Top of DATA TO USE
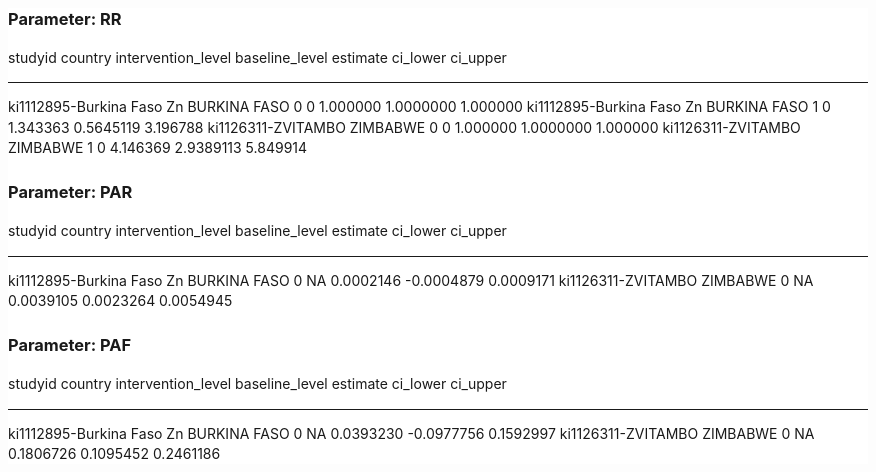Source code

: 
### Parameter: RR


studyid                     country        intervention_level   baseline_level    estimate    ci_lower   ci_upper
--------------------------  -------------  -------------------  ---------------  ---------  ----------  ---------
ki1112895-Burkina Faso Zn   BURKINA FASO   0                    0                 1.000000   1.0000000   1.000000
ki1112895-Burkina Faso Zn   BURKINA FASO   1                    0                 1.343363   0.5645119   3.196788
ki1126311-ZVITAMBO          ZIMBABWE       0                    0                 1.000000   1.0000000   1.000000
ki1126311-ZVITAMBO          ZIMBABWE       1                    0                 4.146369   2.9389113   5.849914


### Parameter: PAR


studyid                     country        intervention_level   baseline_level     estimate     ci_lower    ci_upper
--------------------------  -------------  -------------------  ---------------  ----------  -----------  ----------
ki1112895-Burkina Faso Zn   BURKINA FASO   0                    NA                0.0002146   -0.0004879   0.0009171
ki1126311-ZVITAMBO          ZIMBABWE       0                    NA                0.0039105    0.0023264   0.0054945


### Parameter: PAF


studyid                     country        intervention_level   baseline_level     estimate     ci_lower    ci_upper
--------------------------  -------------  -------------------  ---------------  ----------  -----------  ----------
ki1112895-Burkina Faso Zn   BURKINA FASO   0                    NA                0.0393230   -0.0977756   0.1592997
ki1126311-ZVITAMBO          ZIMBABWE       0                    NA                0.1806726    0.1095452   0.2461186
Bottom of DATA TO USE
> **TASK BRIEF**:
Give the data again exactly as written, with no pictures included.

> **SOLUTION**:
Source code

: 
### Parameter: RR


studyid                     country        intervention_level   baseline_level    estimate    ci_lower   ci_upper
--------------------------  -------------  -------------------  ---------------  ---------  ----------  ---------
ki1112895-Burkina Faso Zn   BURKINA FASO   0                    0                 1.000000   1.0000000   1.000000
ki1112895-Burkina Faso Zn   BURKINA FASO   1                    0                 1.343363   0.5645119   3.196788
ki1126311-ZVITAMBO          ZIMBABWE       0                    0                 1.000000   1.0000000   1.000000
ki1126311-ZVITAMBO          ZIMBABWE       1                    0                 4.146369   2.9389113   5.849914


### Parameter: PAR


studyid                     country        intervention_level   baseline_level     estimate     ci_lower    ci_upper
--------------------------  -------------  -------------------  ---------------  ----------  -----------  ----------
ki1112895-Burkina Faso Zn   BURKINA FASO   0                    NA                0.0002146   -0.0004879   0.0009171
ki1126311-ZVITAMBO          ZIMBABWE       0                    NA                0.0039105    0.0023264   0.0054945


### Parameter: PAF


studyid                     country        intervention_level   baseline_level     estimate     ci_lower    ci_upper
--------------------------  -------------  -------------------  ---------------  ----------  -----------  ----------
ki1112895-Burkina Faso Zn   BURKINA FASO   0                    NA                0.0393230   -0.0977756   0.1592997
ki1126311-ZVITAMBO          ZIMBABWE       0                    NA                0.1806726    0.1095452   0.2461186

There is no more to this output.